Top of Data records

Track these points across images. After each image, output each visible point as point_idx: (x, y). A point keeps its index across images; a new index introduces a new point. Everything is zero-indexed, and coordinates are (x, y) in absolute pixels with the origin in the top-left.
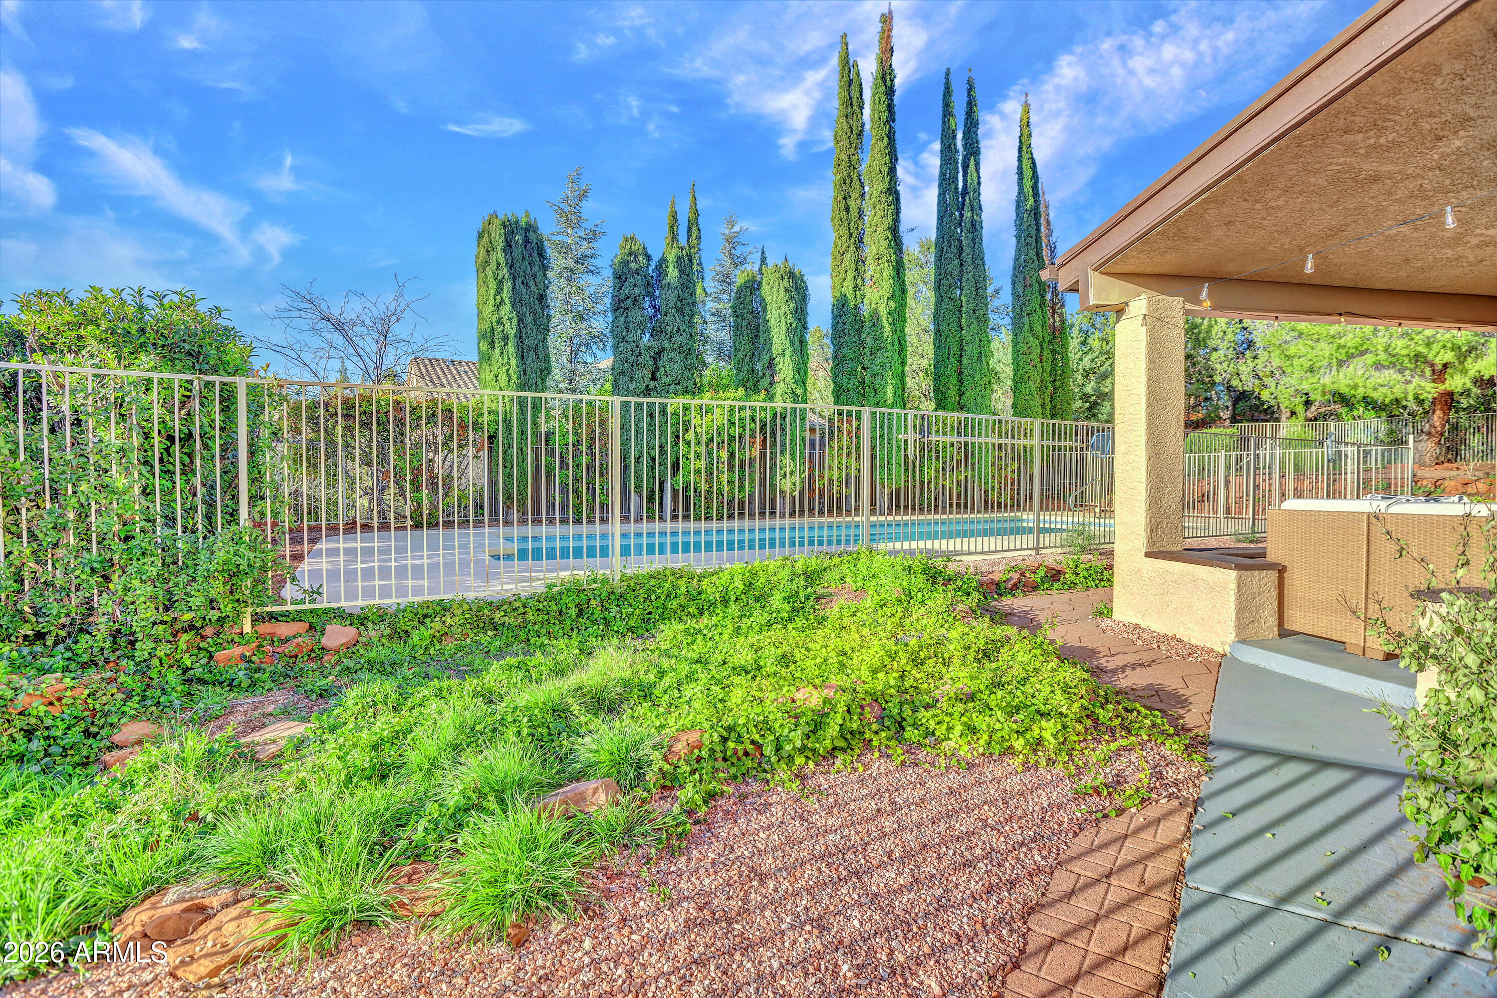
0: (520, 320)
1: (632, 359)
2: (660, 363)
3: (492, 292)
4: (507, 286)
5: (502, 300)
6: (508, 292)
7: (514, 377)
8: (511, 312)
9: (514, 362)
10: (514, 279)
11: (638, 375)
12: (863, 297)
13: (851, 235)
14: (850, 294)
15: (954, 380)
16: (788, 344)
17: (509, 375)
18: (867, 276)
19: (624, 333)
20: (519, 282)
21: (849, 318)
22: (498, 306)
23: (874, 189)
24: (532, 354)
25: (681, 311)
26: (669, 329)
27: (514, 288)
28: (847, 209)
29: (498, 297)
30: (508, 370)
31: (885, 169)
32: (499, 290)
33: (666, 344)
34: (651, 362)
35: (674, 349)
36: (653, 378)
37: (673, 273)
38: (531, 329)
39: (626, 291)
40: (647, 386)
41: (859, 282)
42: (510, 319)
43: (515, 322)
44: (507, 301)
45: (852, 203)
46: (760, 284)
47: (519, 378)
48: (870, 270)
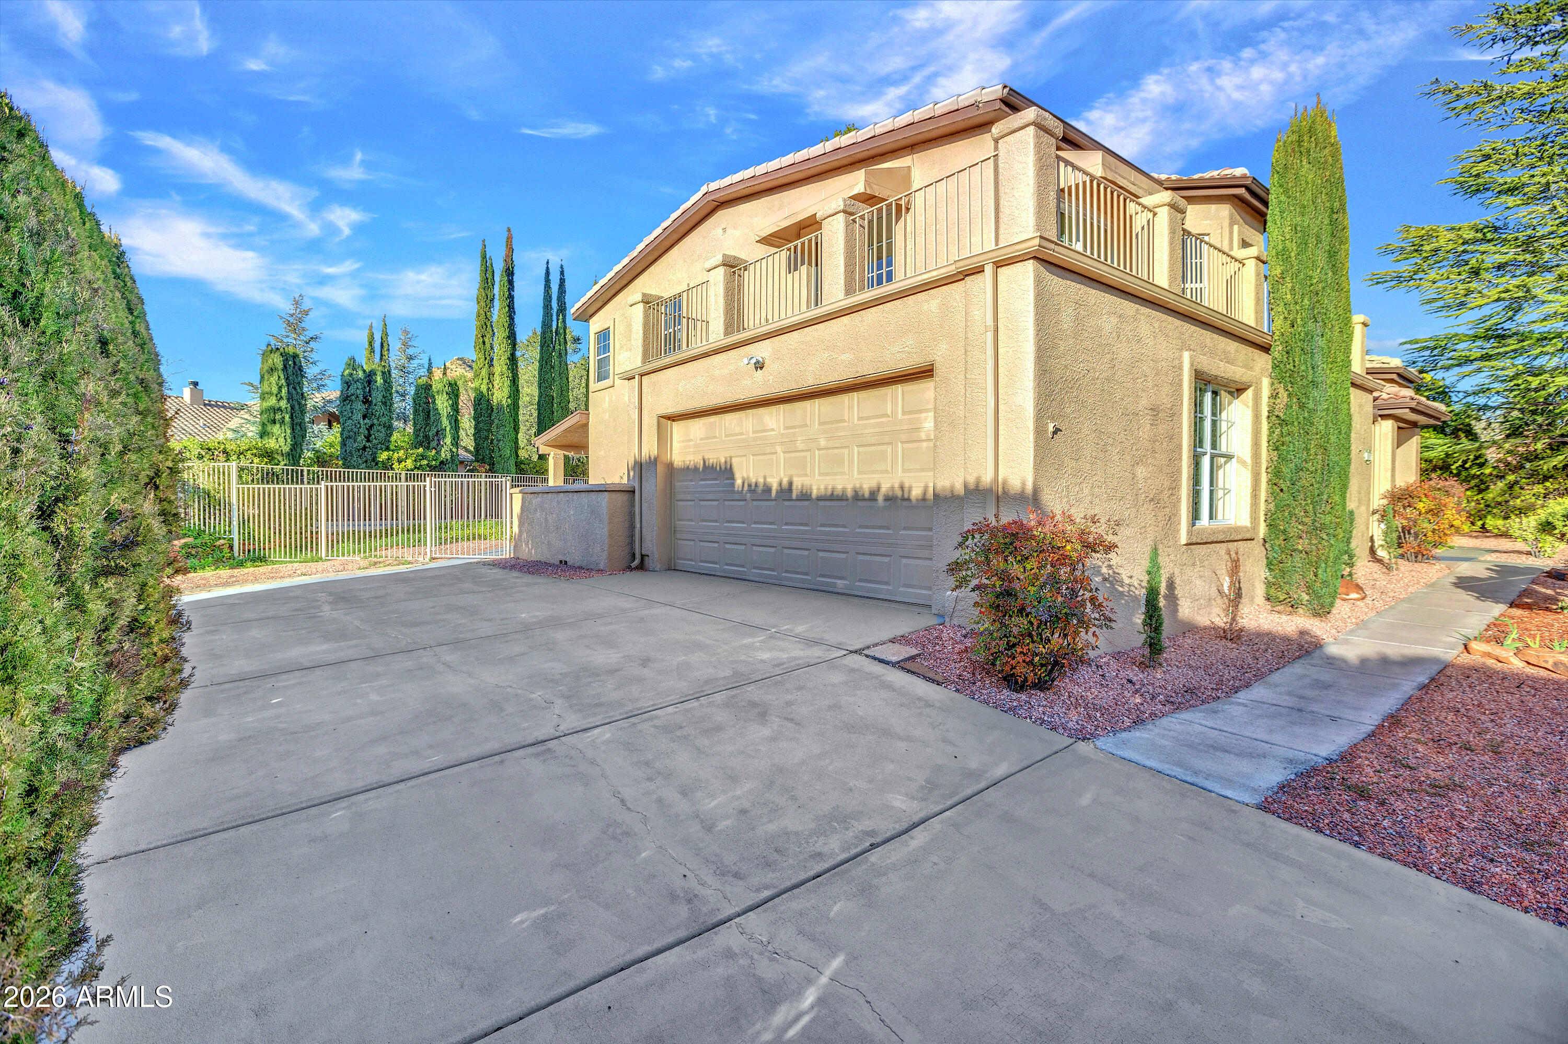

Bottom of Data records

▶ **Exercise requirements**
Return the records above line for line with no changes, leaving out the pictures.

▶ **Your response**
Track these points across images. After each image, output each visible point as point_idx: (x, y). A point keeps its index across images; a new index introduces a new point. Everything is zero-indexed, and coordinates are (x, y) in absolute pixels with the origin in the top-left.
0: (520, 320)
1: (632, 359)
2: (660, 363)
3: (492, 292)
4: (507, 286)
5: (502, 300)
6: (508, 292)
7: (514, 377)
8: (511, 312)
9: (514, 362)
10: (514, 279)
11: (638, 375)
12: (863, 297)
13: (851, 235)
14: (850, 294)
15: (954, 380)
16: (788, 344)
17: (509, 375)
18: (867, 276)
19: (624, 333)
20: (519, 282)
21: (849, 318)
22: (498, 306)
23: (874, 189)
24: (532, 354)
25: (681, 311)
26: (669, 329)
27: (514, 288)
28: (847, 209)
29: (498, 297)
30: (508, 370)
31: (885, 169)
32: (499, 290)
33: (666, 344)
34: (651, 362)
35: (674, 349)
36: (653, 378)
37: (673, 273)
38: (531, 329)
39: (626, 291)
40: (647, 386)
41: (859, 282)
42: (510, 319)
43: (515, 322)
44: (507, 301)
45: (852, 203)
46: (760, 284)
47: (519, 378)
48: (870, 270)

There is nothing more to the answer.